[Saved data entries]
+++++
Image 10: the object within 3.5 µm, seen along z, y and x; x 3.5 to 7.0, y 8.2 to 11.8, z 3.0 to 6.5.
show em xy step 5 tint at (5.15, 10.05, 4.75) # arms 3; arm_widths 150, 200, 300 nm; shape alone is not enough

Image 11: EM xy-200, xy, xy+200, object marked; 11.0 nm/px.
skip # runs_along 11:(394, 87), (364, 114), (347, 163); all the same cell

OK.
+++++
Nothing in the records above may differ in your copy; retype them in full.

→ Result for this exercise:
Image 10: the object within 3.5 µm, seen along z, y and x; x 3.5 to 7.0, y 8.2 to 11.8, z 3.0 to 6.5.
show em xy step 5 tint at (5.15, 10.05, 4.75) # arms 3; arm_widths 150, 200, 300 nm; shape alone is not enough

Image 11: EM xy-200, xy, xy+200, object marked; 11.0 nm/px.
skip # runs_along 11:(394, 87), (364, 114), (347, 163); all the same cell

OK.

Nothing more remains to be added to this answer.